#### Assigned task
Each record should reappear exactly in your answer, minus any picture.

Document layout detection data:
---

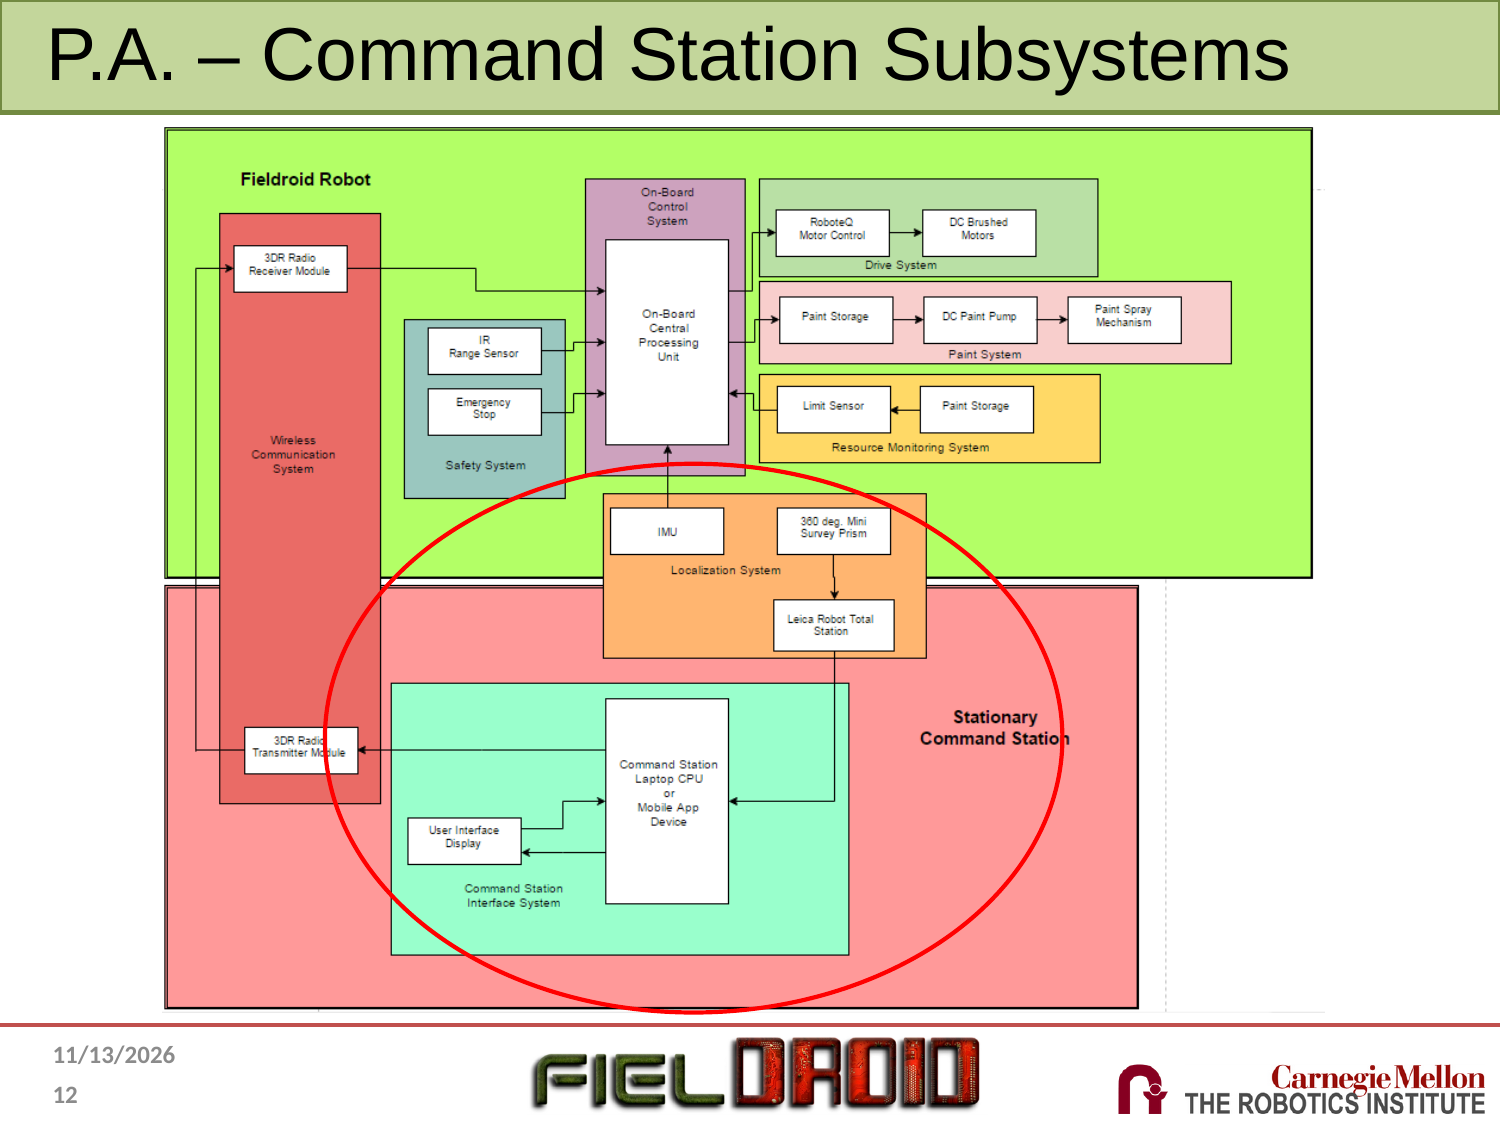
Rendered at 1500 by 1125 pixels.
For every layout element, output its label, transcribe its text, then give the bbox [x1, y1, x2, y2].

picture [525, 1027, 988, 1125]
title P.A. – Command Station Subsystems [12, 0, 1325, 113]
picture [1112, 1062, 1488, 1114]
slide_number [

---

#### Completed task
Rendered at 1500 by 1125 pixels.
For every layout element, output its label, transcribe its text, then give the bbox [x1, y1, x2, y2].

picture [525, 1027, 988, 1125]
title P.A. – Command Station Subsystems [12, 0, 1325, 113]
picture [1112, 1062, 1488, 1114]
slide_number [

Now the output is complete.